A commander was giving the order to open fire at a building on the Gaza side. Almost immediately bursts of fire from automatic weapons started, directed across the border into Gaza.
The deep thud of airstrikes echoed continually out of Gaza while we were in Kfar Aza.
Israel is suffering a collective trauma after the killing of so many of their fellow citizens on Saturday.
But in Gaza, hundreds of civilians are also being killed. International humanitarian law states clearly that all combatants must protect the lives of civilians.
It is clear that the killing of hundreds of civilians by the Hamas attackers is grave violation of the laws of war. Israelis reject any comparison between the way Hamas kills civilians and the way Palestinian civilians die in their air strikes.
Major General Itai Veruv, who was about to retire when he led the fight to take back the kibbutz, insisted that Israel was respecting its obligations under the laws of war.
"I'm sure we fight for our values and culture… we will be very aggressive and very strong but we keep our moral values. We are Israeli, we are Jewish."
He denied strongly that they had suspended their obligations under the laws of war. It is certain though that as more Palestinian civilians die, Israel will face stronger and stronger criticism.
That is part of the glimpse of the future afforded by Kfar Aza. So is the attitude of a soldier I spoke to, who didn't want to give his name. Like so many other Israelis, the experience of the first few days of this war, and what he has seen, hardened his resolve to fight.
When they arrived, he said it was "chaos, terrorists everywhere."
How difficult, I asked, was the fighting?
"You cannot imagine."
Have you ever had to do anything like this before as a soldier?
"Not like this."
What happens next?
"I don't know, I do what they tell me to do. I hope we will go inside."
Into Gaza? That would be tough fighting.
"Yes. We're ready for it."
The soldiers were mostly from reserve units. Historically, military service was considered a vital part of nation-building, uniting a country that can be fractious.
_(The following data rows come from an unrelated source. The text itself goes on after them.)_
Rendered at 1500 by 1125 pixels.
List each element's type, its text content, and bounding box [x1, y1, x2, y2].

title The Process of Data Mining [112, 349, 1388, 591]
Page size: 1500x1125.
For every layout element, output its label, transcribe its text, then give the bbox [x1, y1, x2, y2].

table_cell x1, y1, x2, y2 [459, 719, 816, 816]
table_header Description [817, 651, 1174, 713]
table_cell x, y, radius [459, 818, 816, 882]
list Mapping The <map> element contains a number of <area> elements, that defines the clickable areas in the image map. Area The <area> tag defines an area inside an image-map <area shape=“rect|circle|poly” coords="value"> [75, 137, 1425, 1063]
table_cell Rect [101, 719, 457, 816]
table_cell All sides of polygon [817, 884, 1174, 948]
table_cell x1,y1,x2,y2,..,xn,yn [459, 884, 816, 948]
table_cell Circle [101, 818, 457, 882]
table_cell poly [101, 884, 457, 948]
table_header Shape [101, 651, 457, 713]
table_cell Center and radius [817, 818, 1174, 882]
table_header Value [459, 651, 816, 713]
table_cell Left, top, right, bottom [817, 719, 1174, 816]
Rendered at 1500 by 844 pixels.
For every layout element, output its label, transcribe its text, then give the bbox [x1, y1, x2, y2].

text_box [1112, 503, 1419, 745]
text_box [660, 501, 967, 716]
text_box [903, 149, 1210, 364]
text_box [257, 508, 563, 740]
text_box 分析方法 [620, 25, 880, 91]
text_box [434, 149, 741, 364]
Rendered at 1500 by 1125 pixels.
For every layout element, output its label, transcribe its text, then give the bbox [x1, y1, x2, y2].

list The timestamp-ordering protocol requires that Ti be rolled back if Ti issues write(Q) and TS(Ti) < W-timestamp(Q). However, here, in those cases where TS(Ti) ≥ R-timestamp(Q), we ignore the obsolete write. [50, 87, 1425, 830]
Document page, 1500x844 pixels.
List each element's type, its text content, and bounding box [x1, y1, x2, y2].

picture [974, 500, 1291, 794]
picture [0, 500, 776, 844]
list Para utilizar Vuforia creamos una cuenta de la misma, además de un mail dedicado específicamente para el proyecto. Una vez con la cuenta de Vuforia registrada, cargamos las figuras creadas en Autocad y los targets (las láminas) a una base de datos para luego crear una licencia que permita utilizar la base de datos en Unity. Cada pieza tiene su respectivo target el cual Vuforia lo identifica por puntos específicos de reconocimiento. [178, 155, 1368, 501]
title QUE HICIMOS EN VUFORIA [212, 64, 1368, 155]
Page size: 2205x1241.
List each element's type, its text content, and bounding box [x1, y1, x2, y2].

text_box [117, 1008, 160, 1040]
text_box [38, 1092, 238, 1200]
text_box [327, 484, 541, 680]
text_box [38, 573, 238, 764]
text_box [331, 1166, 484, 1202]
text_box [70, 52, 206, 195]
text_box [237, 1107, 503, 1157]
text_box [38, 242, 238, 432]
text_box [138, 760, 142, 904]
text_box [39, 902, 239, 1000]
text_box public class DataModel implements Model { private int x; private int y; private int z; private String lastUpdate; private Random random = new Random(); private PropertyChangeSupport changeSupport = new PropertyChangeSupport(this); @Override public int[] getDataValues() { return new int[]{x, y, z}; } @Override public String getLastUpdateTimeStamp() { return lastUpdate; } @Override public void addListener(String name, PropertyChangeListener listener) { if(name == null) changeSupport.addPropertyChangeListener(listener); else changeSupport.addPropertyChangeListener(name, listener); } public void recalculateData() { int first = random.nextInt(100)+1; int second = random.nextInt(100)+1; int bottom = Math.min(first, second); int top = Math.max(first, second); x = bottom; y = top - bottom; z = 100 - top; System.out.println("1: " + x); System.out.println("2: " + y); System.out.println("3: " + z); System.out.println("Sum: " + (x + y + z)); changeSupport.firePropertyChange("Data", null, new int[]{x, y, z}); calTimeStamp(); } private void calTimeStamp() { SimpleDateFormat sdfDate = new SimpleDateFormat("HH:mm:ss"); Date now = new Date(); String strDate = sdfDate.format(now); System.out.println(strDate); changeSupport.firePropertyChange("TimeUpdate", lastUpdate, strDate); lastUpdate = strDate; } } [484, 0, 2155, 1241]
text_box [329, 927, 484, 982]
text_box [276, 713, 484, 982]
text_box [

Davidi Ben Zion, the officer who led the first wave into the fight for the kibbutz and saw the carnage left by Hamas, acknowledged Israelis had deep political divisions – but insisted they were united now that they were under attack.
A strong smell of decomposing flesh hung in the hot autumn sun of the Mediterranean. Soldiers removing the bodies walked carefully through the ruins of houses, wary of unexploded ordnance, that might also be boobytrapped. A grenade lay on a garden path.
As they worked to recover the bodies, from time to time alerts for Hamas rocket fire made them take cover.
After we left Kfar Aza there were more alerts.